*Given passage*:
The tension between the divine initiative to save and the necessity of human responsiveness toward YHWH found in the theology of Jeremiah means that the promises of restoration in this book have an open-ended quality to them. The promises are certain in terms of their ultimate fulfilment because YHWH will ultimately act unilaterally to bring about Israel’s obedience and faithfulness (cf. 31:31-34), but the timing of the fulfilment is unclear. The fact that the disobedience of the remnant in the land is the final chronological event in the ministry of Jeremiah suggests delay in the realisation of Jeremiah’s promises of complete restoration for Israel as a nation. There is even the implied warning that the end of the seventy years will not bring automatic blessing and restoration for the exiles.

*Data to examine*:

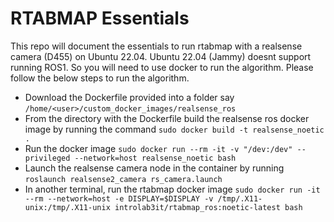 # RTABMAP Essentials

This repo will document the essentials to run rtabmap with a realsense camera (D455) on Ubuntu 22.04. Ubuntu 22.04 (Jammy) doesnt support running ROS1. So you will need to use docker to run the algorithm.  Please follow the below steps to run the algorithm.

- Download the Dockerfile provided into a folder say ``/home/<user>/custom_docker_images/realsense_ros``
- From the directory with the Dockerfile build the realsense ros docker image by running the command ``sudo docker build -t realsense_noetic .``
- Run the docker image ``sudo docker run --rm -it -v "/dev:/dev" --privileged --network=host realsense_noetic bash``
- Launch the realsense camera node in the container by running ``roslaunch realsense2_camera rs_camera.launch``
- In another terminal, run the rtabmap docker image ``sudo docker run -it --rm --network=host -e DISPLAY=$DISPLAY -v /tmp/.X11-unix:/tmp/.X11-unix introlab3it/rtabmap_ros:noetic-latest bash``
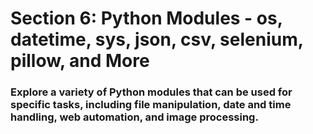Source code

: # Section 6: Python Modules - os, datetime, sys, json, csv, selenium, pillow, and More
### Explore a variety of Python modules that can be used for specific tasks, including file manipulation, date and time handling, web automation, and image processing.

*Questions to answer*:
- a) Quote the passage on Jeremiah's promises of restoration between "The tension between" and "for the exiles.", inclusive.
- b) Extend the passage on Jeremiah's promises of restoration past its last sentence.

*Answers for the tasks*:
- a)
The tension between the divine initiative to save and the necessity of human responsiveness toward YHWH found in the theology of Jeremiah means that the promises of restoration in this book have an open-ended quality to them. The promises are certain in terms of their ultimate fulfilment because YHWH will ultimately act unilaterally to bring about Israel’s obedience and faithfulness (cf. 31:31-34), but the timing of the fulfilment is unclear. The fact that the disobedience of the remnant in the land is the final chronological event in the ministry of Jeremiah suggests delay in the realisation of Jeremiah’s promises of complete restoration for Israel as a nation. There is even the implied warning that the end of the seventy years will not bring automatic blessing and restoration for the exiles.

- b)
Even when YHWH promises to act unilaterally to save, human response to the word of YHWH is a determining factor in the timing of the fulfilment of these promises. While Jeremiah promises in 31:31-34 that YHWH will act unilaterally to restore his people, he also proclaims that the people have a responsibility to seek YHWH and to turn to him (cf. 29:10-14).[65] There is clearly a paradox in this aspect of the prophetic message, but the prophets are unconcerned to resolve the tension between divine enablement and human responsibility in the manner of a systematic theologian. Instead their objective is to call the people to return to YHWH so that the pattern of disobedience that has necessitated YHWH’s judgement might be broken.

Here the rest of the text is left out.